Backpacking Gear Philosophy

Gear for my two month hiking trip to Peru and Bolvia in August/September, 2017.

I view backpacking equipment as a means to an end. And that end is to have the safest, most enjoyable experience I possibly can whilst out in the wilderness.

With that philosophy in mind, I look for five basic attributes in all of my outdoor gear:

  • Simplicity
  • Functionality
  • Durability
  • Lightweight
  • Value for money

1.   Simplicity

No matter whether I am in the backcountry or the city, I strive for simplicity. Life generally seems at its best when it’s kept simple. Isn’t that one of the reasons why many of us head out into the wilderness in the first place?

In regards to backpacking equipment, simpler designs equate to less zippers, less compartments, less straps, less that can break, rip or go wrong (e.g. tarps, quilts, frameless and/or streamlined backpacks, alcohol stoves, compass rather than GPS, etc.).
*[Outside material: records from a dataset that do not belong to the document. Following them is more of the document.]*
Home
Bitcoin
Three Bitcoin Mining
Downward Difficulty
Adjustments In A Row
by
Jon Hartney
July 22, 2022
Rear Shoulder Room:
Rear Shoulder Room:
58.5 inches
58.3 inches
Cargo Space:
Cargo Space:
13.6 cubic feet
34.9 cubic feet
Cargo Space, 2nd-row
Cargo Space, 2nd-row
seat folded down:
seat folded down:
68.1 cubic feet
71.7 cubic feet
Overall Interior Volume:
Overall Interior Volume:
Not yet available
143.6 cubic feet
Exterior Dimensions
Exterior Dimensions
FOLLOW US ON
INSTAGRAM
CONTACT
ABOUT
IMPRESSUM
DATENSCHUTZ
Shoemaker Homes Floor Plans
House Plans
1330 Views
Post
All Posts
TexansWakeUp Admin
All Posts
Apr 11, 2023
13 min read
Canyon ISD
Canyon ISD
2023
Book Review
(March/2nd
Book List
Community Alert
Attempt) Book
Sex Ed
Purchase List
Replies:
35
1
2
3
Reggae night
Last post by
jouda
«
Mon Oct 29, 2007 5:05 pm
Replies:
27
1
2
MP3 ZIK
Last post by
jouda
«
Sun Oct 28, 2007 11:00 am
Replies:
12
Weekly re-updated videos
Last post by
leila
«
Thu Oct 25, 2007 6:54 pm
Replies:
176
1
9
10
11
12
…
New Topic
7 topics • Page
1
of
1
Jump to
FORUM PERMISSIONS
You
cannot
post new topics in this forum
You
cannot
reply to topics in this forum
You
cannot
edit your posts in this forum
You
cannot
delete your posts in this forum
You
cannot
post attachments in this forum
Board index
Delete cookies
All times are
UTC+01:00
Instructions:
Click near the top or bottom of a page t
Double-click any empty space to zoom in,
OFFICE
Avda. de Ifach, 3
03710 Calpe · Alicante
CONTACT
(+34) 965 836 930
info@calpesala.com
Tarp camping in Utah’s Dark Canyon | Southwestern Horseshoe, 2012 (photo courtesy of Mike “The Gambler” Towne).

2.   Functionality

Always go for functionality over style. A piece of equipment may look fantastic in the store, but unless it performs as it is supposed to out in the field, it will be about as much use as a chocolate teapot.

This is where all that research you did comes to the fore……….scour the internet, read backpacking magazines, ask the advice of experienced hiker buddies, etc. You don’t want to discover that you have a porous rain jacket while caught in the Mother of all Storms.
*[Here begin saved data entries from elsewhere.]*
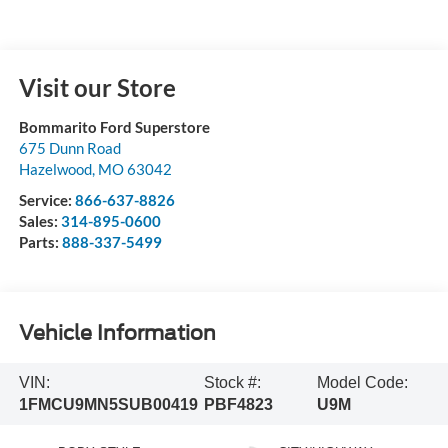
Visit our Store
Bommarito Ford Superstore
675 Dunn Road
Hazelwood
,
MO
63042
Service:
866-637-8826
Sales:
314-895-0600
Parts:
888-337-5499
Vehicle Information
VIN:
Stock #:
Model Code:
1FMCU9MN5SUB00419
PBF4823
U9M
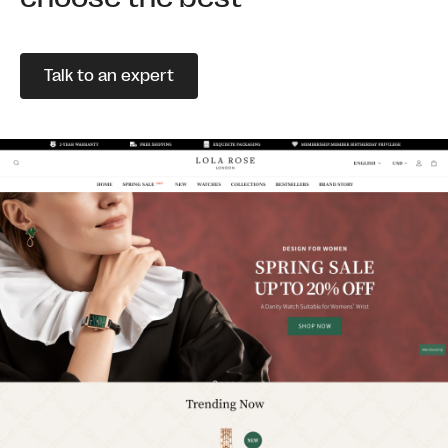
Talk to an expert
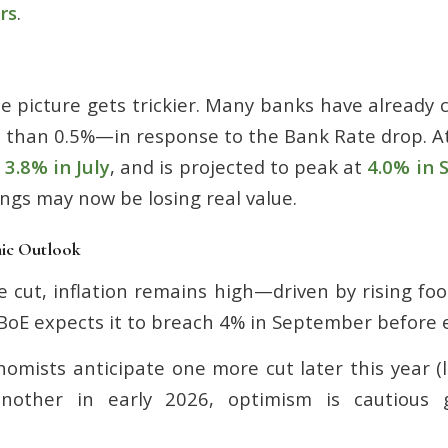
rs
.
e picture gets trickier. Many banks have already 
than 0.5%—in response to the Bank Rate drop
.
A
o
3.8% in July
, and is projected to peak at
4.0% in 
ngs may now be losing real value.
mic Outlook
e cut, inflation remains high—driven by rising fo
oE expects it to breach 4% in September before 
omists anticipate one more cut later this year (
nother in early 2026, optimism is cautious gi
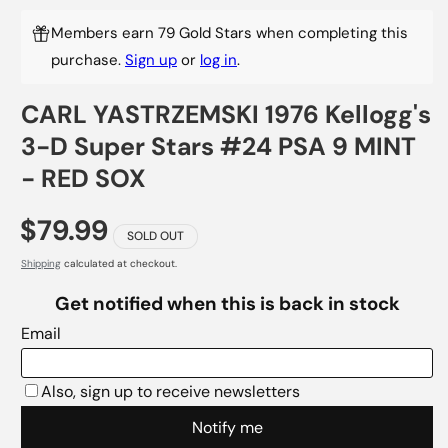
Members earn 79 Gold Stars when completing this
purchase.
Sign up
or
log in
.
CARL YASTRZEMSKI 1976 Kellogg's
3-D Super Stars #24 PSA 9 MINT
- RED SOX
$79.99
SOLD OUT
Shipping
calculated at checkout.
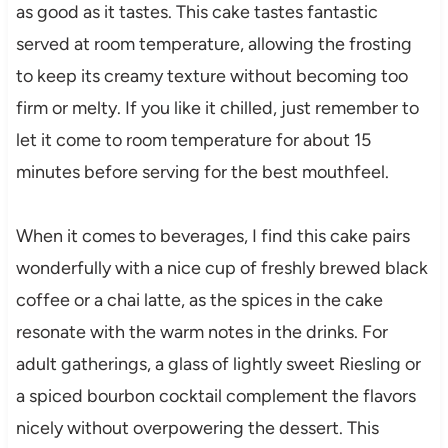
as good as it tastes. This cake tastes fantastic
served at room temperature, allowing the frosting
to keep its creamy texture without becoming too
firm or melty. If you like it chilled, just remember to
let it come to room temperature for about 15
minutes before serving for the best mouthfeel.
When it comes to beverages, I find this cake pairs
wonderfully with a nice cup of freshly brewed black
coffee or a chai latte, as the spices in the cake
resonate with the warm notes in the drinks. For
adult gatherings, a glass of lightly sweet Riesling or
a spiced bourbon cocktail complement the flavors
nicely without overpowering the dessert. This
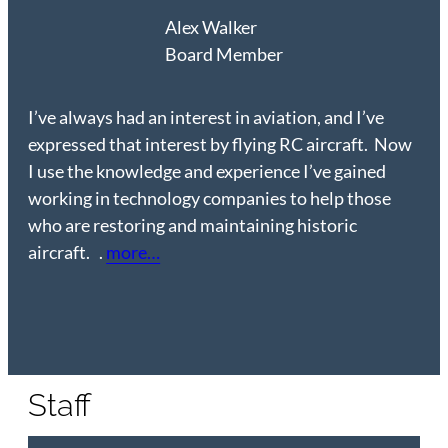
Alex Walker
Board Member
I’ve always had an interest in aviation, and I’ve
expressed that interest by flying RC aircraft. Now
I use the knowledge and experience I’ve gained
working in technology companies to help those
who are restoring and maintaining historic
aircraft. .
more…
Staff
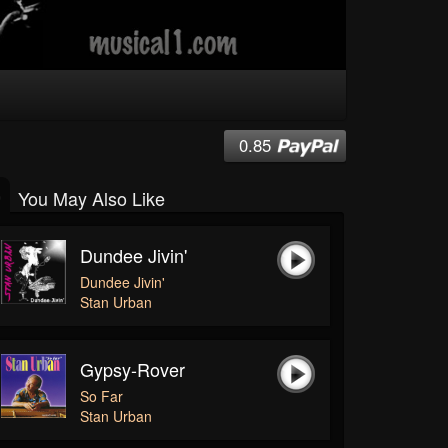
0.85
You May Also Like
Dundee Jivin'
Dundee Jivin'
Stan Urban
Gypsy-Rover
So Far
Stan Urban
Where should I start my research?”

Earlier this year I updated a list of useful websites for hikers and backpackers. This compilation includes 25 different sites, many of which offer gear recommendations.
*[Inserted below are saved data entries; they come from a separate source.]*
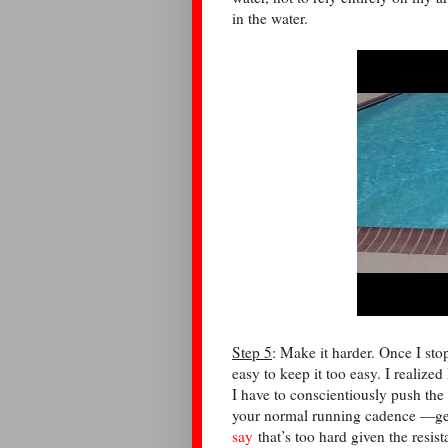
in the water.
Step 5
: Make it harder. Once I sto
easy to keep it too easy. I reali
I have to conscientiously push the
your normal running cadence —ge
say
that’s too hard given the resi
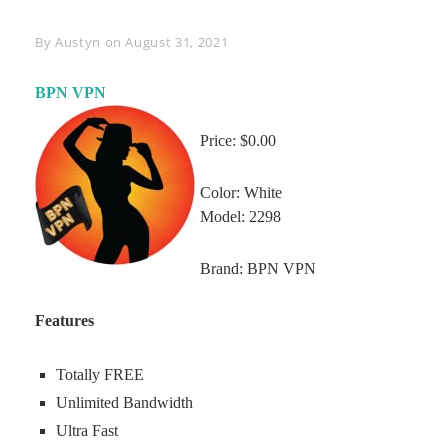
Byline
By
Austyn
on
August 31, 2021
BPN VPN
Price: $0.00
Color: White
Model: 2298
Brand: BPN VPN
Features
Totally FREE
Unlimited Bandwidth
Ultra Fast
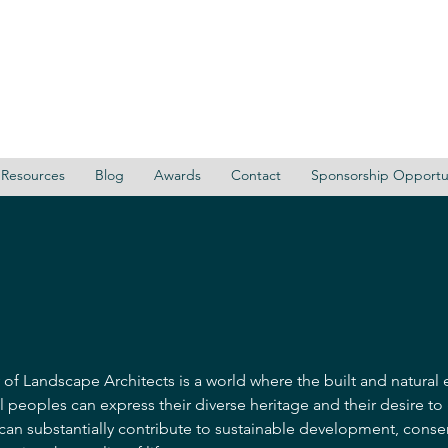
Resources
Blog
Awards
Contact
Sponsorship Opportun
 of Landscape Architects is a world where the built and natural
l peoples can express their diverse heritage and their desire to
 can substantially contribute to sustainable development, conse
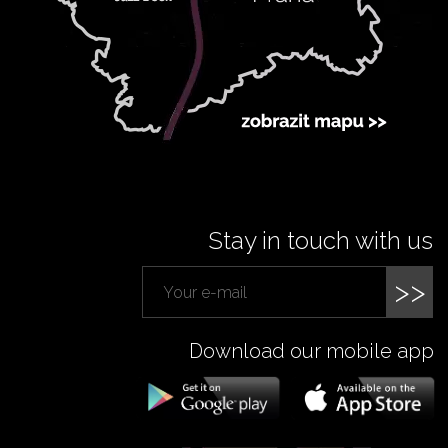
Stay in touch with us
>>
Download our mobile app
It’s also worth remembering that not all gear reviews are created equal. Generally speaking, if I’m interested in a piece of equipment, I’ll look for reports from experienced hikers whom have used the said item extensively (i.e. months and years, rather than days or weeks). Always be wary of any review that starts with: “I just received X piece of gear in the mail, and after trying it out in my living room/backyard, I unequivocally give it a double thumbs up!!” 


You know the more I look at this photo, the less convinced I am about the veracity of the chocolate teapot analogy.

3.   Durability

We all want gear that is going to last. Ask yourself whether the design and materials of the item you are thinking of buying are appropriate for the conditions in which you will be hiking (e.g. an inflatable sleeping mat may not be the best choice if 100% of your walking is done in rocky, desert-like terrain). Once you have taken the purchasing plunge, the key to making your gear last is doing the “little things” routinely. For example:

  • Not regularly overloading your backpack.
  • Making sure your tent is clean and dry before storing it.
  • Not overly compressing your down sleeping bag for long periods of time.

“No, Ma’am, I wasn’t mauled by a tiger. I just finished hiking down Tasmania’s west coast” | Sometimes all the precautions in the world just aren’t enough.

4.   Lightweight

Hiking is more enjoyable if your backpack doesn’t weigh the proverbial tonne. Innovative designs combined with increasingly lightweight, yet still durable materials, have meant that manufacturers can now produce incredibly lightweight equipment, without unduly sacrificing performance or safety (see Going Light).

Cam Honan | Peruvian Andes, 2014

Going light in the Cordillera Huayhuash  | Peruvian Andes, 2014

5.  Value for Money

Discerning what constitutes value for money, basically comes down to a balance between the long term effectiveness of your purchase and what you paid for it. In regards to the latter, there are a handful of reputable sites on the internet that regularly offer sizeable discounts on all sorts of quality hiking gear. Listed  in alphabetical order below are nine that I have personally used:




Backpacking Gear Philosophy — 5 Comments

    • Thanks, Mags. I have a feeling our views on backpacking gear are pretty similar. Indeed, the first thing I have on my “to do” list upon returning to the States, will be to organize one of those Costco memberships! 😉

  1. You don’t list my Number One, comfort. At 52 and with immune-related arthritis that can strike anywhere any time, comfort is why I started looking into backpacking “light.” I wonder if you are simply comfortable regardless of discomfort, or if you will find yourself seeking more comfortable gear as you age? I do toughen up a bit while in the outdoors, but if real pain strikes when I’m far from home, rest is critical to partial recovery and being able to continue. Maybe we sickies need our own special forum for swapping ideas!

    • Hi Karen,

      Thanks for the message. I guess everyones different in regards to what they need to feel comfortable out in the woods.

      In my own case, since I’ve hit my 40’s I definitely tend to go with inflatable sleeping mats over the closed cell foam models I used for many years. That being said, the weight penalty for lightweight inflatables is not what it used to be…… 3/4 length Thermarest NeoAir only weighs about 8 or 9 oz.